Ceux qui choisissent de ne pas suivre cette voie seront laissés pour compte et supporter les coûts entraînés par la pollution qu'ils génèrent. Lorsque nous détruisons les écosystèmes qui nous soutiennent, lorsque nous polluons l'eau, l'air et la terre avec des métaux lourds, des produits chimiques toxiques et des particules nocives, nous endommageons notre santé et nos économies, et nous polluons la vie de nos enfants.

Il est de notre responsabilité à tous d'encourager nos dirigeants politiques et les responsables du secteur privé à prendre des engagements audacieux pour lutter contre la pollution. 

En décembre, ONU Environnement a accueilli la troisième Assemblée des Nations Unies pour l'environnement à Nairobi. La réduction de la pollution sous toutes ses formes insidieuses et potentiellement mortelles figurait en tête de notre programme. Je suis incroyablement fier de dire que nous avons recueilli près de 2,5 millions de promesses de dons de la part des gouvernements, de la société civile, des entreprises et des particuliers pour assainir la planète.

Cependant, notre travail est loin d'être terminé. Chacun d'entre nous a un rôle à jouer dans ce combat. Qu'il s'agisse d'acheter une voiture électrique, de recycler nos déchets, de réduire la quantité de nourriture que nous jetons ou de refuser d'utiliser des sacs en plastique, nous pouvons tous réduire la quantité de déchets et de pollution qui se retrouvent dans l'air, le sol et eau. Nous avons tous la responsabilité de plaider en faveur d'engagements audacieux contre la pollution de la part de nos politiciens et chefs d'entreprise. Mon rapport, Vers une planète sans pollution, explique comment conduire cette transformation. Il faudra identifier les polluants les plus féroces, renforcer les lois environnementales et investir dans la recherche, la surveillance et des infrastructures plus propres et plus vertes.

Nous savons ce qu'il est possible d'accomplir lorsque des individus, des entreprises, des scientifiques et des gouvernements s'unissent pour lutter contre la pollution et la dévastation environnementale. Après des décennies de progrès lents mais réguliers, la baie de Chesapeake montre enfin des signes d'amélioration. La zone morte rétrécit lentement. Les populations de poissons, de crabe bleu et d'huîtres commencent à se rétablir à mesure que l'azote, le phosphore et d'autres formes de pollution diminuent peu à peu.

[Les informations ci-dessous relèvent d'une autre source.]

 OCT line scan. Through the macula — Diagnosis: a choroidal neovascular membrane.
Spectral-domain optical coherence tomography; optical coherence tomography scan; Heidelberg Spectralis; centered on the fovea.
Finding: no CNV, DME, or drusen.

La santé de la baie est encore mauvaise mais elle s'améliore grâce aux efforts d'un groupe de travail dévoué composé de représentants des gouvernements locaux, des agences fédérales, des institutions académiques, des ONG et des entreprises. Si nous sommes capables de reproduire cette approche à l'échelle mondiale, alors le monde aura une chance de s'attaquer à l'un des plus grands fléaux de notre temps.